----- Extract to read

Saturday, June 27, 2009

Working on an airplane.

I spent most of the day learning interesting things about how to fix airplanes. The Grob is frustratingly close to flying. It's almost painful. The intake manifold is re-bolted. New muffler. New seat upholstry. New magneto. Completely overhauled propeller - looks and acts like new. Windows are molded and new glass is on it's way....

So, almost all of these things are done but there's all the little stuff that gets in the way. We tried to run up the engine today to check it, but the battery was dead from a month of disuse. Whoops. And the air filters are off for much-needed changing anyways. I went to re-tape all the airframe gaps (reduces drag) and noticed that a hinge was toally rusted and frozen. We had to remove the tail and pound on it to fix it. That inspired me to redo all the hinges. So, what was supposed to be a day with a test flight turned in to a day troubleshooting little things. Always something to learn down there.

Thursday, June 25, 2009

IfA Maui AO Demonstrator

Darcy is getting ready to head to Santa Cruz. It's been awesome 'mentoring an REU' and it's always nice when you make something in the end that works.... This one will work way better than the MCC one. Got to love technology.....

Monday, June 22, 2009

Flying home from Hilo...

Beautiful pictures out the window.

----------

▶ _Stated problem 1_
Substitute "exhaust" for "muffler" in the part of the blog post that opens with the words "Saturday, June 27, 2009" and closes with "on it's way....", then write that part out again.

----- Dataset

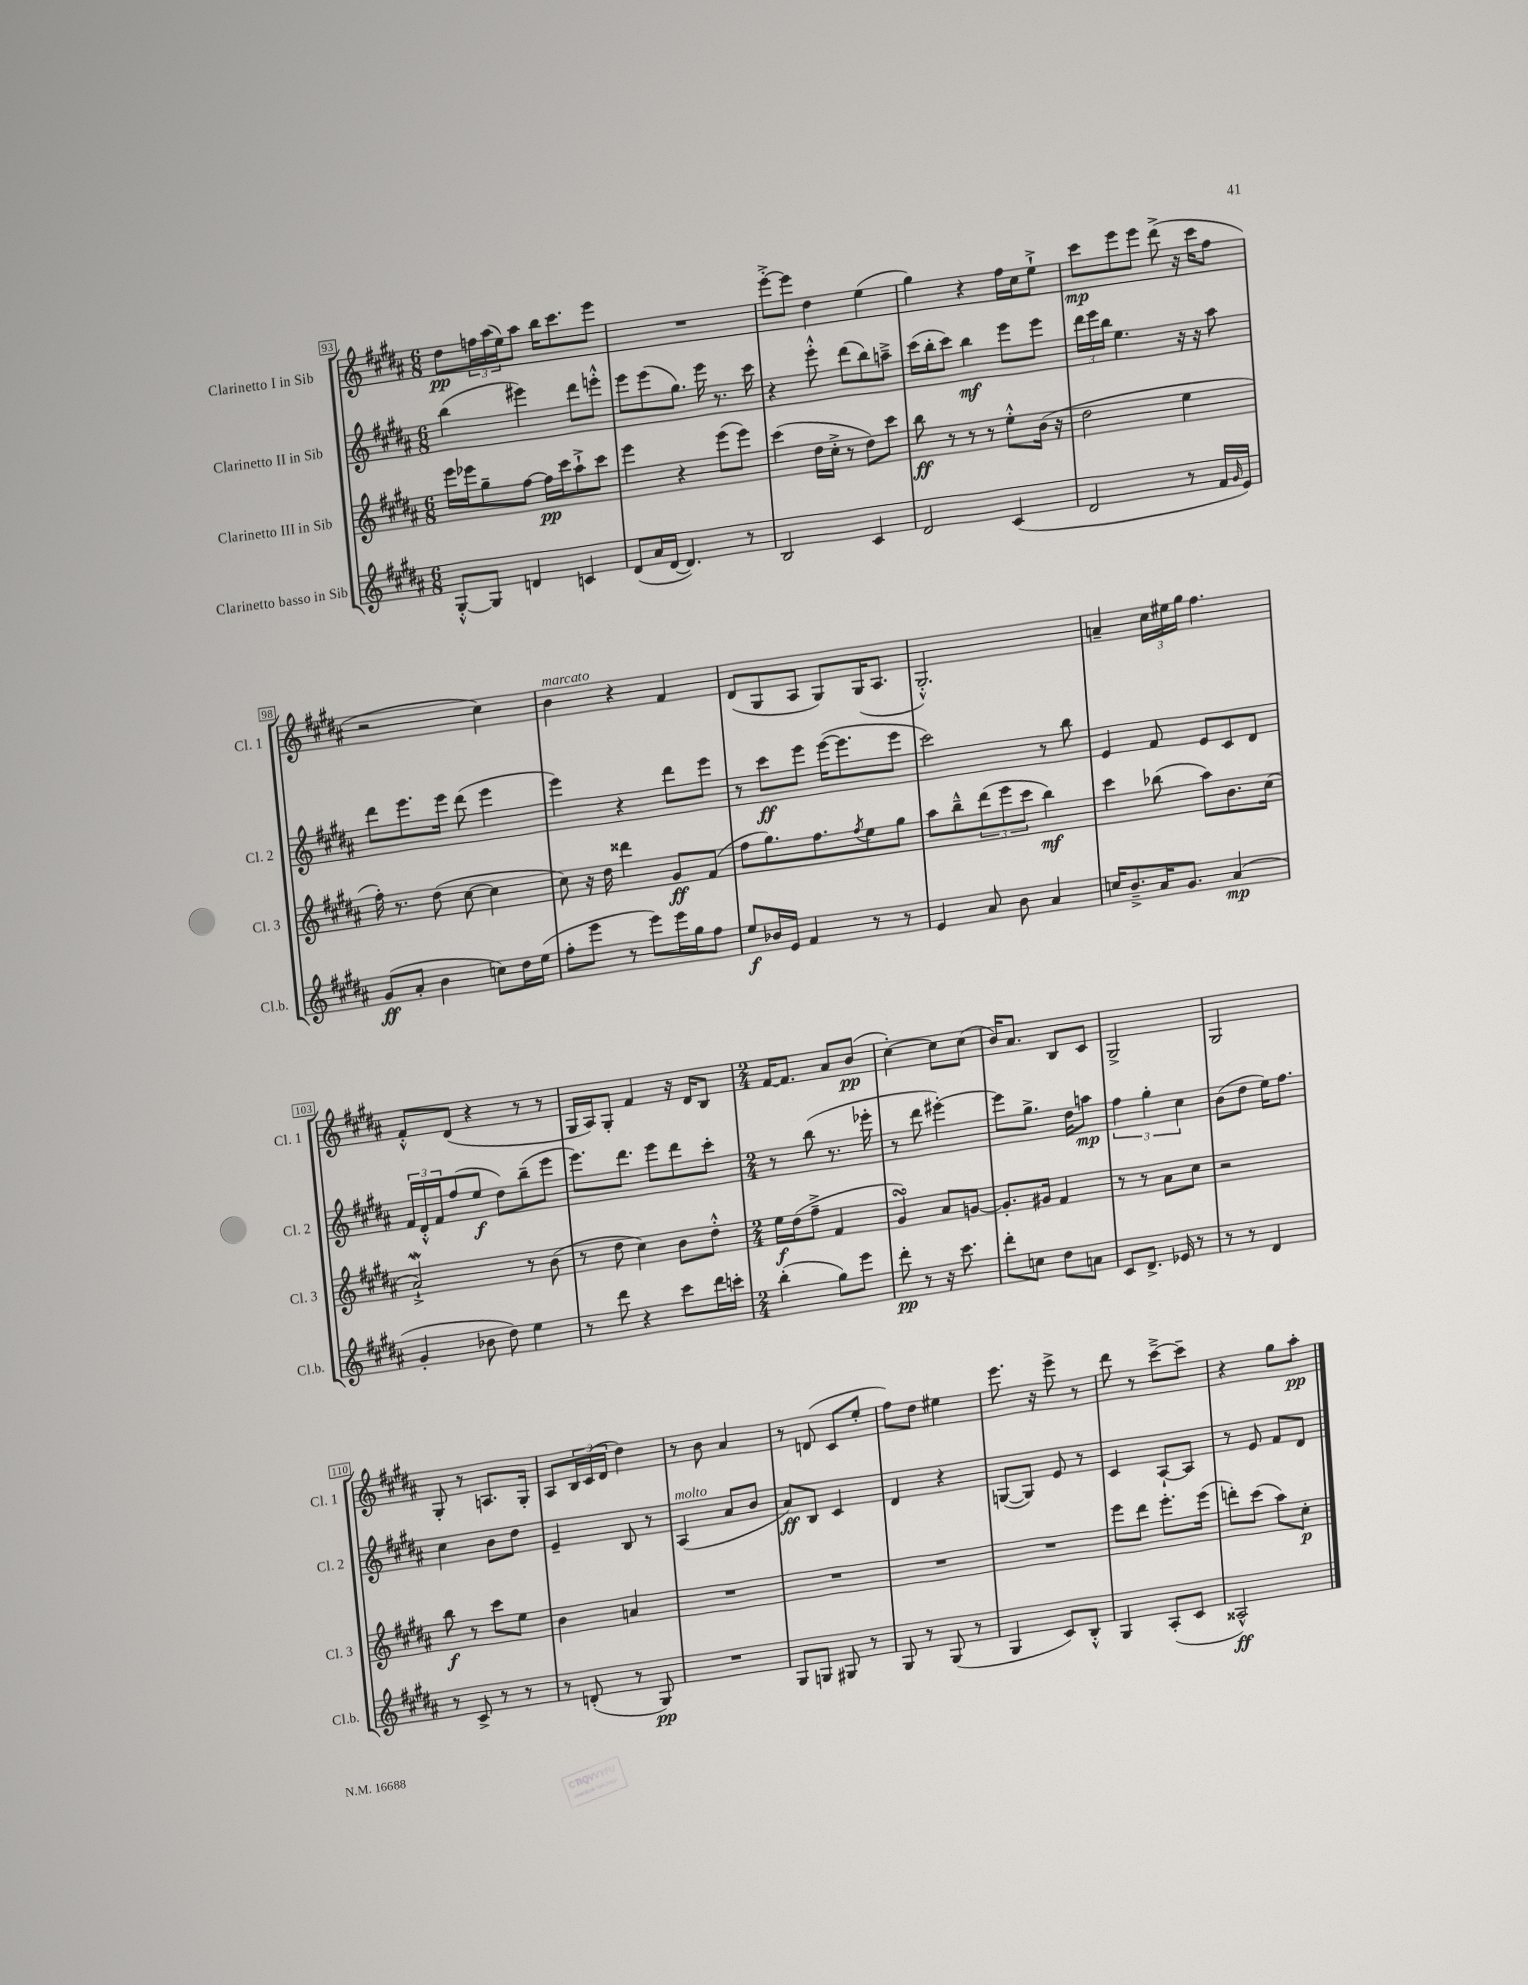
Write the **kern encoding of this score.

**kern	**kern	**kern	**kern
*staff4	*staff3	*staff2	*staff1
*clefG2	*clefG2	*clefG2	*clefG2
*k[f#c#g#d#a#]	*k[f#c#g#d#a#]	*k[f#c#g#d#a#]	*k[f#c#g#d#a#]
*M6/8	*M6/8	*M6/8	*M6/8
[8G#'^^	16eee	(4bb	8dd#
.	16eee-	.	.
8G#]	8gg#~	.	24ff
.	.	.	(24aa#
.	.	.	24ee)
4d	[8ff#	4eee#)	8aa#
.	16ff#]	.	16bb
.	16ccc#	.	8.ccc#
4c	8aa#`^	8ddd#	.
.	8ccc#	8eee'^^	8eee
=	=	=	=
(8d#	4eee	8eee	2.r
16a#	.	(8eee	.
[16d#	.	.	.
4.d#])	4r	8.gg#)	.
.	.	16eee	.
.	(8eee	8.r	.
8r	8eee)	.	.
.	.	16ccc#	.
=	=	=	=
2B	(4ccc#	4r	[8eee'^
.	.	.	8eee]
.	16dd#	8eee'^^	4dd#
.	16cc#'^	.	.
.	8r	(8ddd#	.
4c#	8dd#)	8bb)	(4ee
.	8ccc#	8aa~^	.
=	=	=	=
2d#	8bb	(16ccc#	4gg#)
.	.	16bb'	.
.	8r	8ccc#)	.
.	8r	4bb	4r
.	8r	.	.
(4c#	8ee'^^	8eee	16ff#
.	.	.	16cc#
.	(16b	8eee	8ee`^
.	16r	.	.
=	=	=	=
2d#	2dd#	24ddd#	8ccc#
.	.	24eee	.
.	.	24bb	.
.	.	4.ee	8eee
.	.	.	8eee
.	.	.	(8ddd#^
8r	4ee	16r	16r
.	.	16r	16ccc#
16f#	.	8aa#	8ff#
16qqg#	.	.	.
16e)	.	.	.
=	=	=	=
(8g#	16ff#')	8ddd#	2r
.	8.r	.	.
8a#'	.	8.eee	.
4b	(8dd#	.	.
.	.	16eee	.
.	[8cc#	(8ddd#	.
8cc)	4cc#]	4eee	4cc#)
16dd#	.	.	.
(16ee	.	.	.
=	=	=	=
8ff#'	8cc#)	4eee)	4b
8eee	16r	.	.
.	16dd#	.	.
8r	4ddd##	4r	4r
8eee)	.	.	.
16eee	8g#	8ddd#	4f#
16gg#	.	.	.
8ff#	(8f#	8eee	.
=	=	=	=
8ee	8ff#	8r	(8d#
16b-	8.gg#)	8ccc#	8G#
16e	.	.	.
4f#	.	8eee	8A#
.	8.ff#	.	.
.	.	([16eee	8G#)
.	.	8.eee]	.
.	8qff#	.	.
8r	8ee	.	(16G#
.	.	.	8.A#
8r	8gg#	8eee	.
=	=	=	=
4e	8aa#	2ccc#)	2.G#'^^)
.	8bb~^^	.	.
8a#	(12ddd#	.	.
.	12eee	.	.
8b	.	.	.
.	12ccc#	.	.
4a#	4bb)	8r	.
.	.	8bb	.
=	=	=	=
16cc	4ccc#	4e	4a~
8.b~^	.	.	.
16a#	(8bb-	8f#	24cc#
.	.	.	24ee#
8.g#	.	.	.
.	.	.	24gg#
.	8aa#)	8e	4.ff#
(4a#	8.b	8c#	.
.	.	8d#	.
.	(16cc#	.	.
=	=	=	=
4g#'	2a#`^)	24f#	8f#'^^
.	.	24d#'^^	.
.	.	24f#	.
.	.	(8ff#	(8d#
8b-	.	8ee	4r
8dd#)	.	8dd#)	.
4ee	8r	(8bb~	8r
.	(8b	8eee	8r
=	=	=	=
8r	8r	8.eee)	16G#
.	.	.	16A#)
8ddd#	8dd#	.	8G#'
.	.	8.ddd#	.
4r	4cc#)	.	4f#
.	.	8eee	.
8ccc#	8b	8ddd#	16r
.	.	.	16d#
16ddd#	8dd#'^^	8ccc#'	8B
16ccc'	.	.	.
=	=	=	=
*M2/4	*M2/4	*M2/4	*M2/4
(4bb'	16ee	8r	[16f#
.	(16dd#	.	8.f#]
.	8ff#~^	(8bb	.
8gg#)	4f#	8.r	8a#
8eee	.	.	(8b
.	.	16eee-'	.
=	=	=	=
8ddd#'	4g#)	8r	[4cc#')
8r	.	8ddd#	.
16r	8a#	[4eee#')	8cc#]
8.ccc#	.	.	.
.	[8g	.	(8cc#
=	=	=	=
8ddd#'	8.g']	8eee#]	16b)
.	.	.	8.a#
8cc	.	8.gg#^	.
.	16g#	.	.
8dd#	4f#	.	8B
.	.	16dd#	.
8a	.	8aa	8c#
=	=	=	=
8c#	8r	6ff#	2G#^
8.d#^	8r	.	.
.	.	6gg#'	.
.	8a#	.	.
16e-	.	.	.
.	.	6cc#	.
8r	8cc#	.	.
=	=	=	=
8r	2r	(8b	2G#
8r	.	8dd#	.
4d#	.	16ee)	.
.	.	8.ff#	.
=	=	=	=
8r	8bb	4cc#	8G#'
8c#^	8r	.	8r
8r	8ccc#	8b	8.A
8r	8ee	8dd#	.
.	.	.	16G#'
=	=	=	=
8r	4b	4e~	8A#
(8d'	.	.	24B
.	.	.	(24c#
.	.	.	24d#
8r	4a	8B	4dd#)
8G#)	.	8r	.
=	=	=	=
2r	2r	(4A#	8r
.	.	.	8b
.	.	8a#	4a#
.	.	8b	.
=	=	=	=
8G#	2r	8a#)	8r
8G	.	8B	(8d
8G#	.	4c#	8c#
8r	.	.	8ee'
=	=	=	=
8G#	2r	4d#	8ff#)
8r	.	.	8dd#
(8G#	.	4r	4ee#
8r	.	.	.
=	=	=	=
4G#	2r	([8G	8.eee
.	.	8G])	.
.	.	.	16r
8c#)	.	8e	8eee^
8B'^^	.	8r	8r
=	=	=	=
4G#	8eee	4c#	8ddd#
.	8ddd#	.	8r
(8A#'	8.eee'	[8A#`	[8ccc#~^
8c#	.	8A#]	8ccc#~]
.	(16eee	.	.
=	=	=	=
2A##^^)	8ddd')	8r	4r
.	(8ccc#	8e	.
.	8aa#)	8f#	8gg#
.	8cc#'	8d#	8aa#'
==	==	==	==
*-	*-	*-	*-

----------

▶ _Stated problem 2_
State how many lines of the records contain the string "kern", with case counting, and give only that number.

▶ _Final answer 1_
Saturday, June 27, 2009

Working on an airplane.

I spent most of the day learning interesting things about how to fix airplanes. The Grob is frustratingly close to flying. It's almost painful. The intake manifold is re-bolted. New exhaust. New seat upholstry. New magneto. Completely overhauled propeller - looks and acts like new. Windows are molded and new glass is on it's way....

▶ _Final answer 2_
2